(Dataset entries)

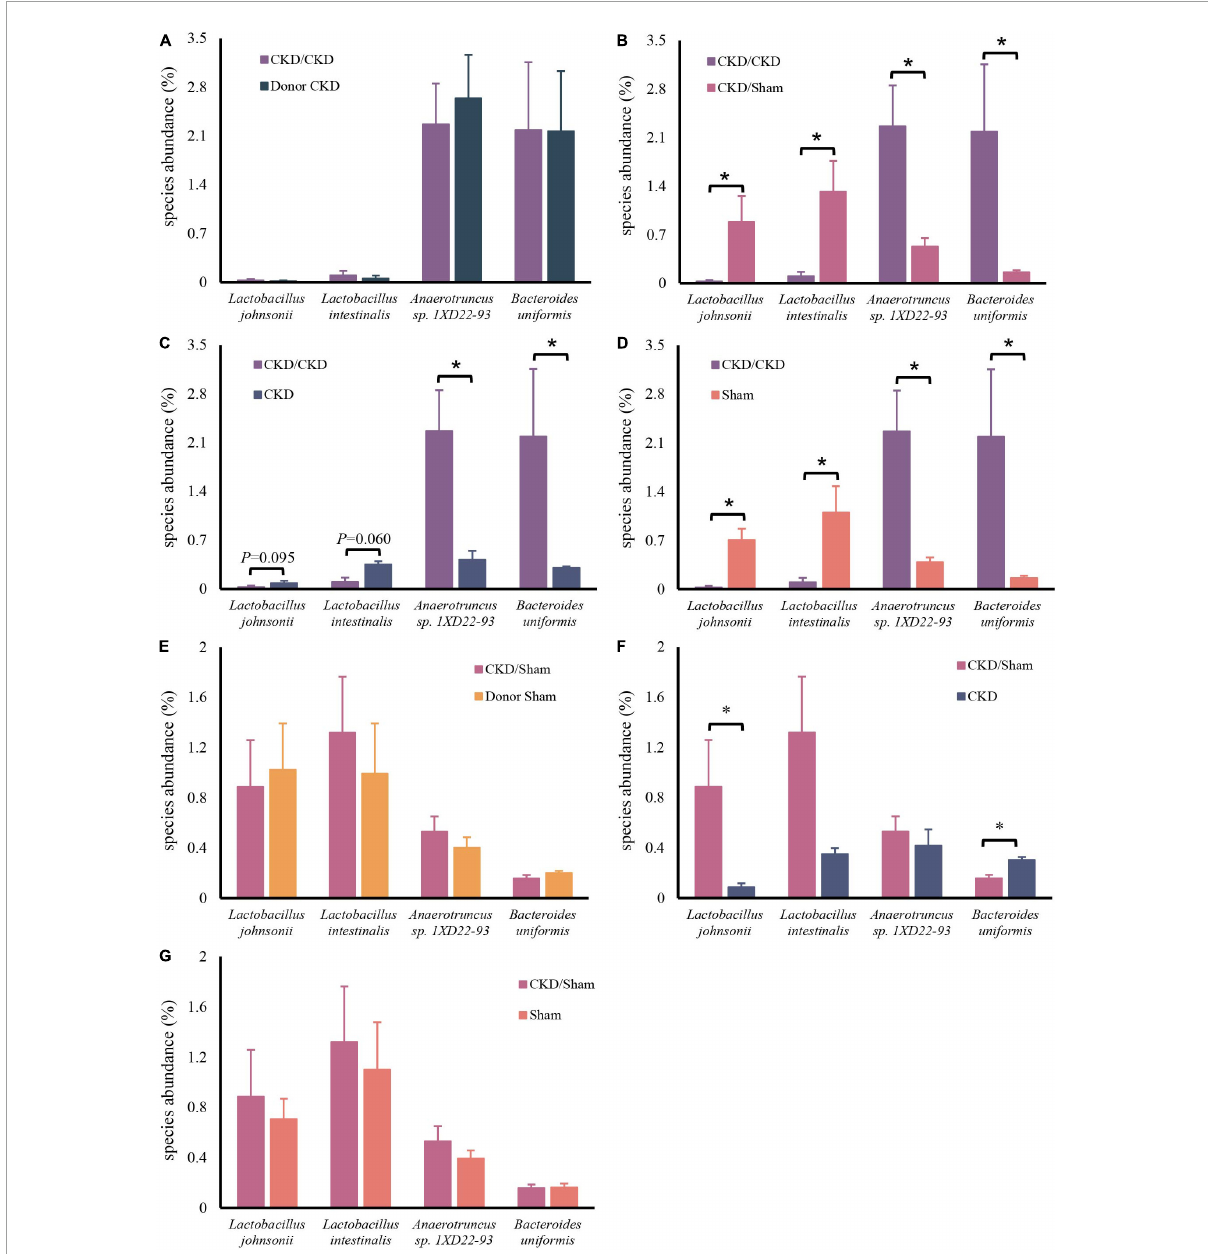
FIGURE6 Differentially expressed species abundance among rats. (A) CKD/CKD VS Donor CKD. (B) CKD/CKD VS CKD/Sham. (C) CKD/CKD VS CKD. (D) CKD/CKD VS Sham. (E) CKD/Sham VS Donor Sham. (F) CKD/Sham VS Sham. (G) CKD/Sham VS CKD. The data is presented as means ± SEM. Donor Sham, n = 5; Donor CKD, n = 5; CKD/CKD, n = 5; CKD/Sham, n = 5; Sham, n = 5; CKD, n = 5. * P <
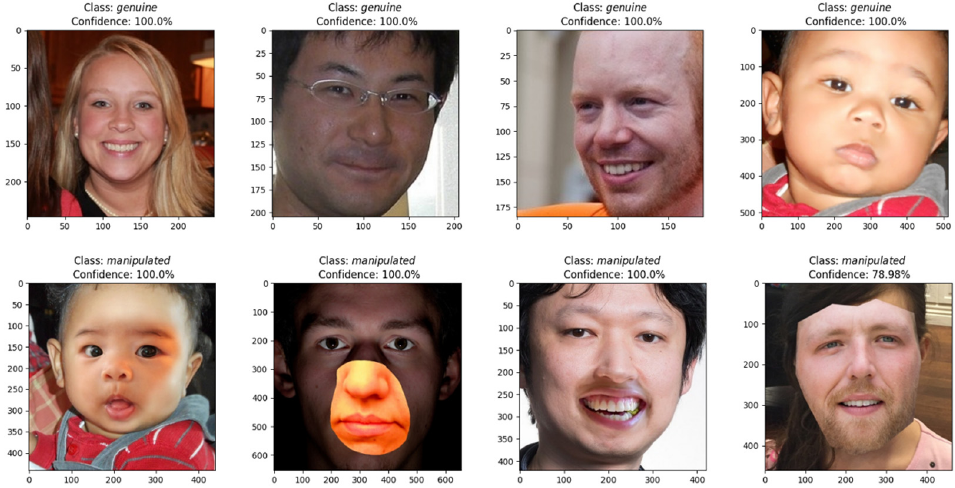
Figure 6. The model predictions for four genuine face images and four manipulated face images with the corresponding prediction confidence.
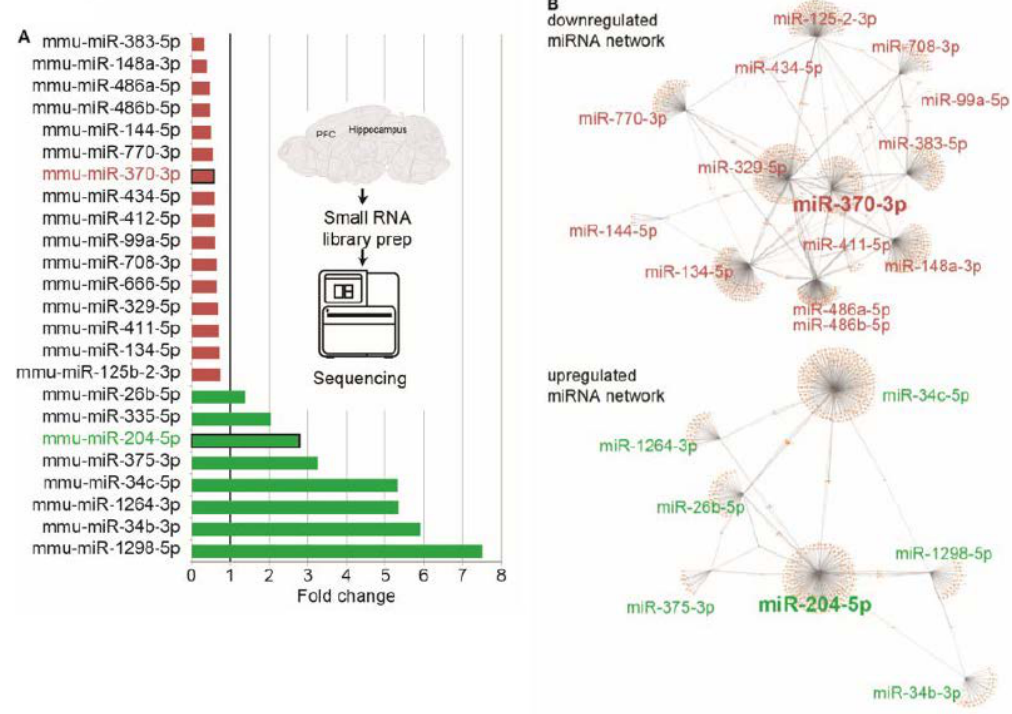
Figure 5. A . DE miRNAs in the TgR Hippocampus. Enriched DE miRNAs out of global miRNAs in the TgR hippocampus (minimal average expression of 300 normalized counts). Eight miRNAs targeting at least 5 cholinergic genes each and which are also known to be expressed in humans were DE in the TgR hippocampus, out of a total of 36 DE miRNAs. B . Network analysis for down- and up-regulated DE cholinergic-targeting miRNAs in the TgR hippocampus. Analysis was done using miRwalk 3.0 using maximum binding p -value of 1 and filter to 3’UTR binding and using miRDB database [73]. 3.6. The TgR PFC Shows More Variable Cholinergic Transcripts than the Caudate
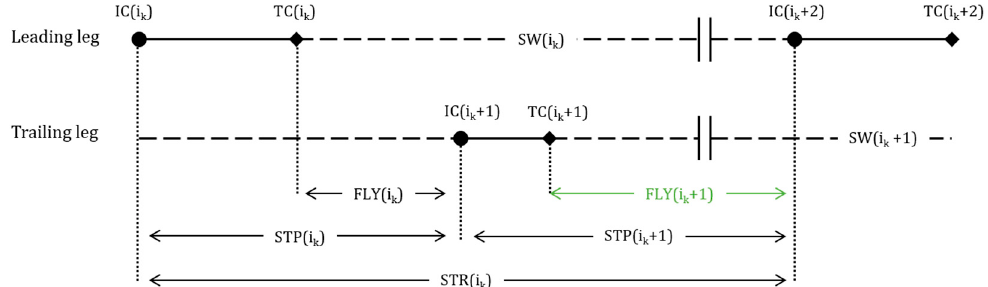
Figure 5. A sequence of temporal events for the leading and trailing leg. IC events are shown with circles, TC events with diamonds. HC events are shown with two parallel vertical bars, ground contact with a solid horizontal line, and SW with a horizontal dashed line. In green, the flight phase within which HC detected from MAG, TEMP, and ORIENT method would be classified as correctly detected.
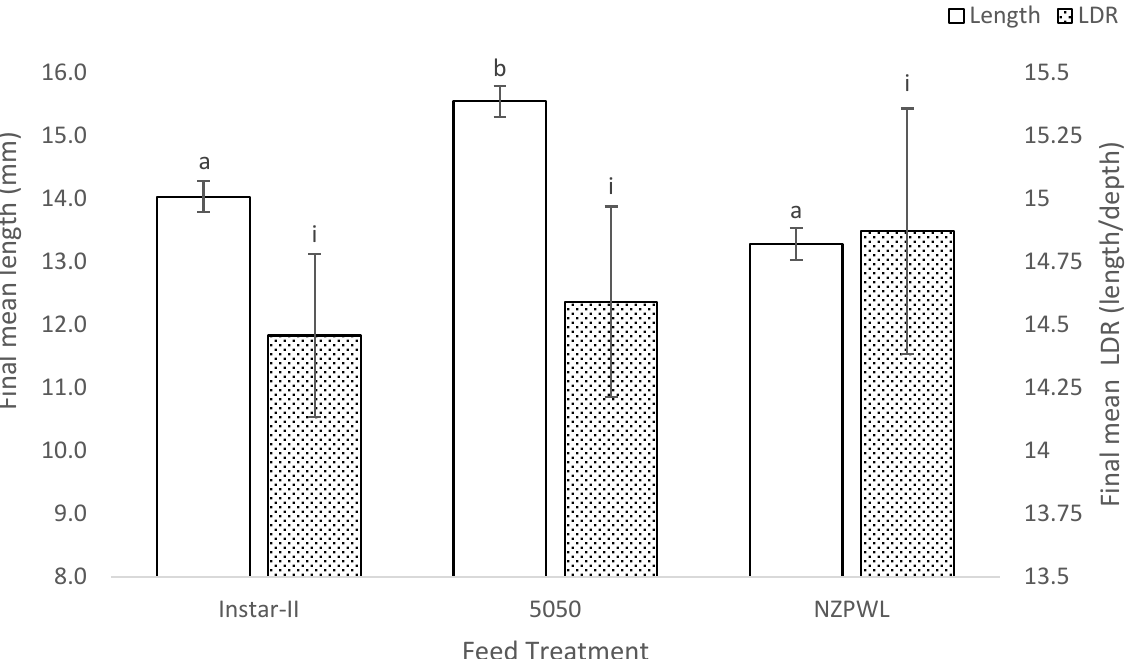
Figure 2. Final mean total length (primary axis) and mean length:depth ratio (secondary axis) of larval giant k ō kopu for three different feed treatments, Instar-II+, 5050, and NZPWL, at the end of the 28-day experimental period (mean ± SE). Means with different superscripts are significantly different among either final mean total length or mean length:depth ratio ( p < 0.05).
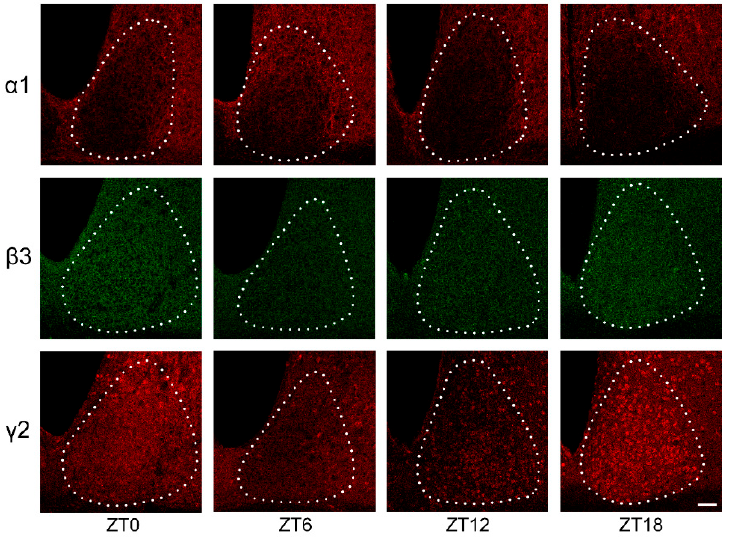
Figure 2. Representative photomicrographs of GABA A R α 1, β 3, and γ 2 subunit immunoreactivity in the SCN across four different time points in LD 12:12. Scale bar = 50 µm. Intensity of staining is indicated by strength of red ( α 1, and γ 2) and green ( β 3) signal. Margins of the SCN are indicated by dashed white line.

ABOUT THIS EXERCISE: Every entry above should be duplicated exactly. Do not include the images.

WRITTEN SOLUTION:
FIGURE6 Differentially expressed species abundance among rats. (A) CKD/CKD VS Donor CKD. (B) CKD/CKD VS CKD/Sham. (C) CKD/CKD VS CKD. (D) CKD/CKD VS Sham. (E) CKD/Sham VS Donor Sham. (F) CKD/Sham VS Sham. (G) CKD/Sham VS CKD. The data is presented as means ± SEM. Donor Sham, n = 5; Donor CKD, n = 5; CKD/CKD, n = 5; CKD/Sham, n = 5; Sham, n = 5; CKD, n = 5. * P <
Figure 6. The model predictions for four genuine face images and four manipulated face images with the corresponding prediction confidence.
Figure 5. A . DE miRNAs in the TgR Hippocampus. Enriched DE miRNAs out of global miRNAs in the TgR hippocampus (minimal average expression of 300 normalized counts). Eight miRNAs targeting at least 5 cholinergic genes each and which are also known to be expressed in humans were DE in the TgR hippocampus, out of a total of 36 DE miRNAs. B . Network analysis for down- and up-regulated DE cholinergic-targeting miRNAs in the TgR hippocampus. Analysis was done using miRwalk 3.0 using maximum binding p -value of 1 and filter to 3’UTR binding and using miRDB database [73]. 3.6. The TgR PFC Shows More Variable Cholinergic Transcripts than the Caudate
Figure 5. A sequence of temporal events for the leading and trailing leg. IC events are shown with circles, TC events with diamonds. HC events are shown with two parallel vertical bars, ground contact with a solid horizontal line, and SW with a horizontal dashed line. In green, the flight phase within which HC detected from MAG, TEMP, and ORIENT method would be classified as correctly detected.
Figure 2. Final mean total length (primary axis) and mean length:depth ratio (secondary axis) of larval giant k ō kopu for three different feed treatments, Instar-II+, 5050, and NZPWL, at the end of the 28-day experimental period (mean ± SE). Means with different superscripts are significantly different among either final mean total length or mean length:depth ratio ( p < 0.05).
Figure 2. Representative photomicrographs of GABA A R α 1, β 3, and γ 2 subunit immunoreactivity in the SCN across four different time points in LD 12:12. Scale bar = 50 µm. Intensity of staining is indicated by strength of red ( α 1, and γ 2) and green ( β 3) signal. Margins of the SCN are indicated by dashed white line.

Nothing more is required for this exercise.